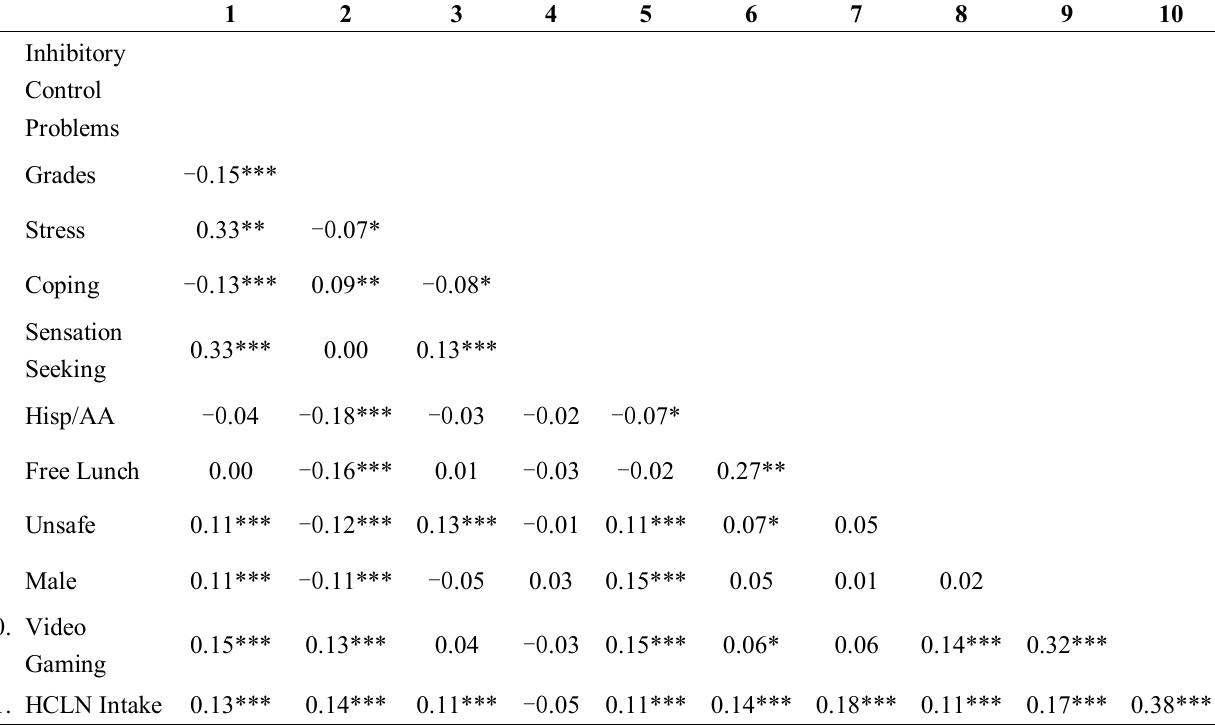
Table 2. Bivariate correlations among study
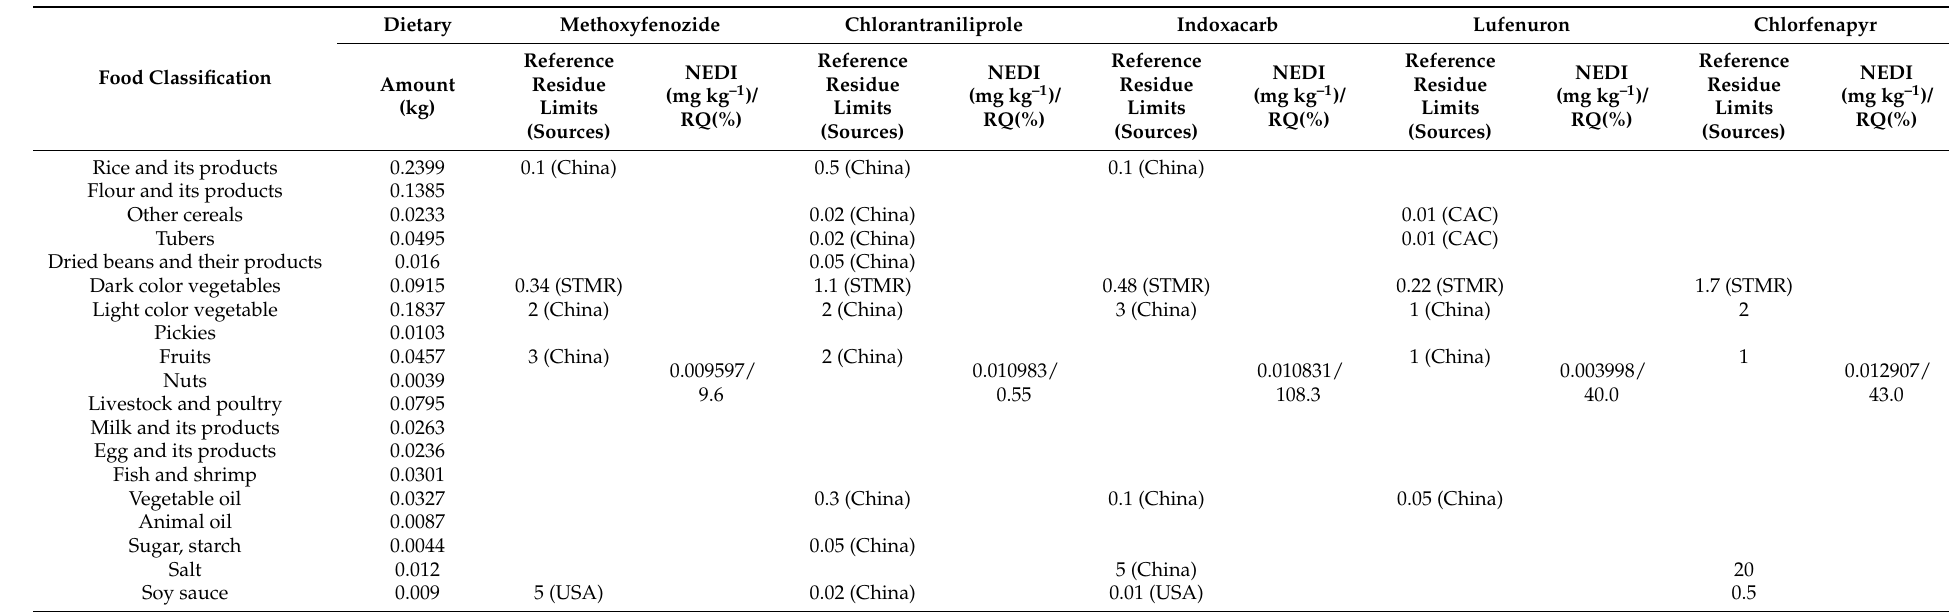
Table 5. Long-term dietary risk assessment of compounds in all of the registered crops in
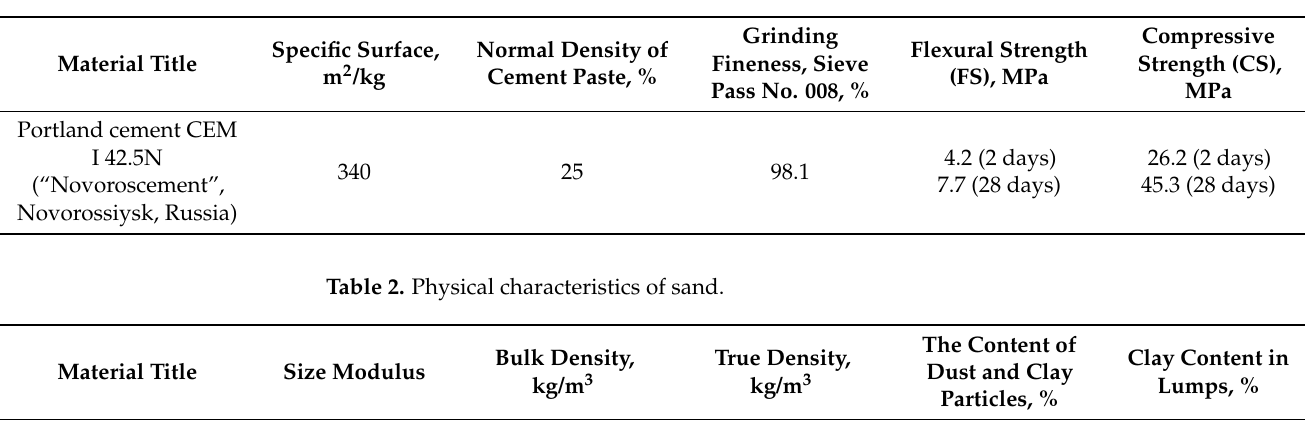
Table 1. Properties of cement.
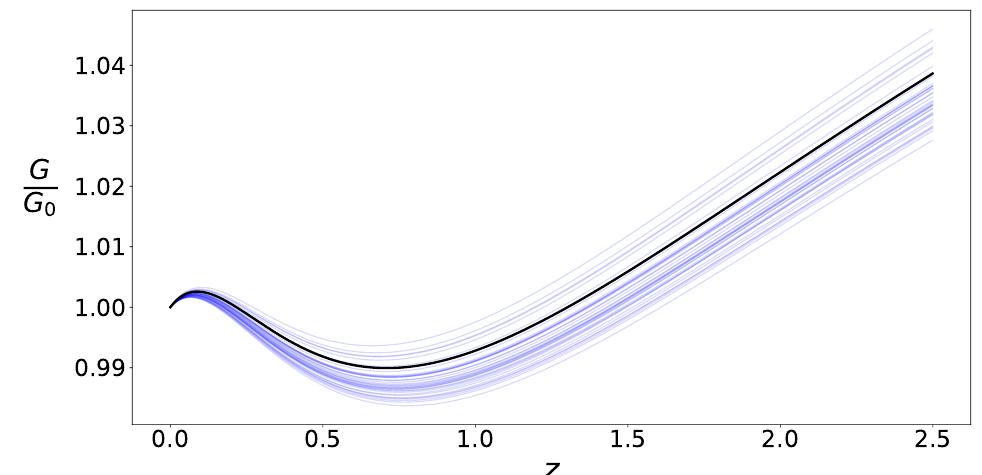
Figure 1. Evolution of G vs redshift. The line is drawn using the best fit values for b 1 , b 2 , and b 3 while the blue lines are some sample error lines with one χ 2 difference ( ∆ χ 2 = 1) from the black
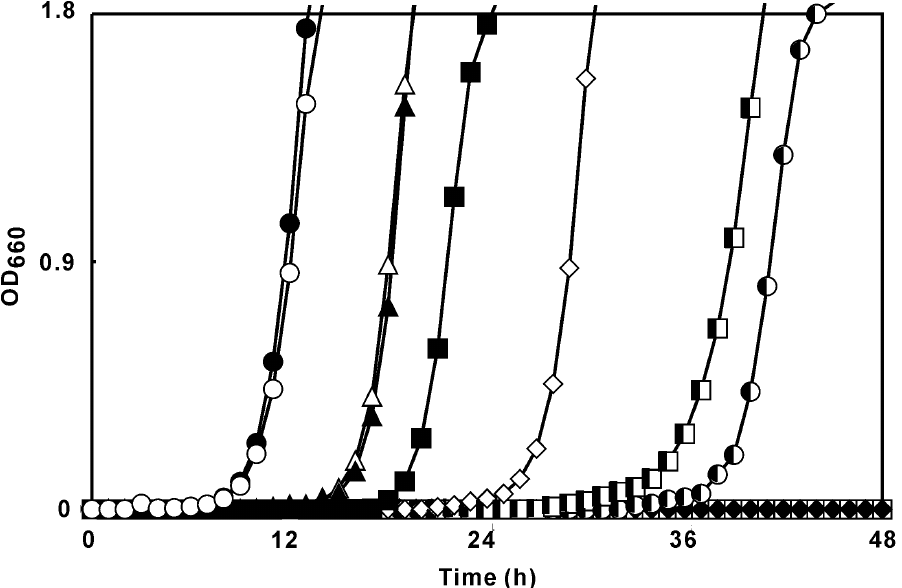
Figure 1. Inhibitory effects of long-chain fatty alcohols on the growth of S. aureus FDA209P. S. aureus FDA209P was inoculated into BHI medium that contained no long-chain fatty alcohols ( ), or into broth that contained 40 µ g mL -1 of 1-octanol ( ), 1-nonanol ( ), 1-decanol ( ), 1-undecanol ( ), 1-dodecanol ( ), 1-tridecanol ( ), 1-tetradecanol ( ), 1-pentadecanol ( ), 1-hexadecanol ( ), 1-heptadecanol ( ) or 1-octadecanol ( ), and then cell growth was monitored in terms of OD 660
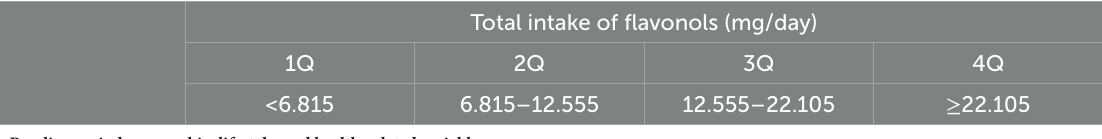
TABLE 1 Relevant baseline variables according to the total flavonol intake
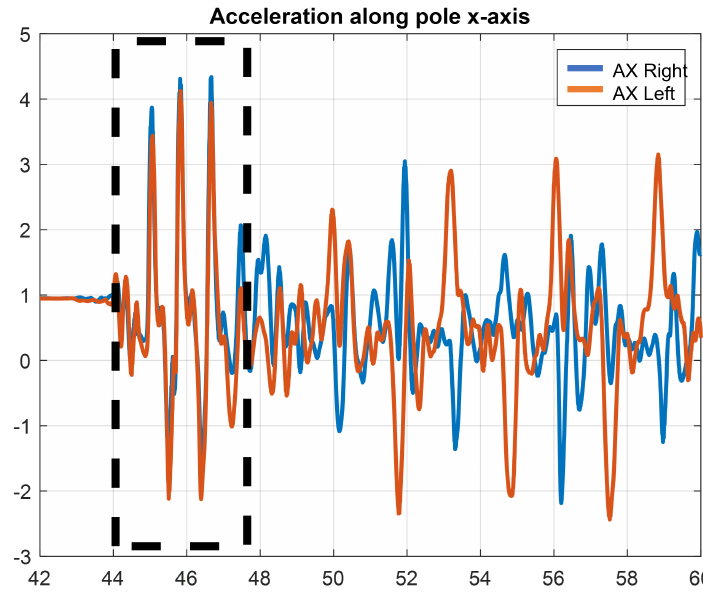
Figure 6. Pole acceleration along x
+---+
WHAT IS NEEDED: For this exercise, repeat word for word only the lines from the one containing "TABLE 1 Relevant" through the end of the data, including both. Pictures do not go in the copy.

ANSWER FOR THIS EXERCISE:
TABLE 1 Relevant baseline variables according to the total flavonol intake
Figure 6. Pole acceleration along x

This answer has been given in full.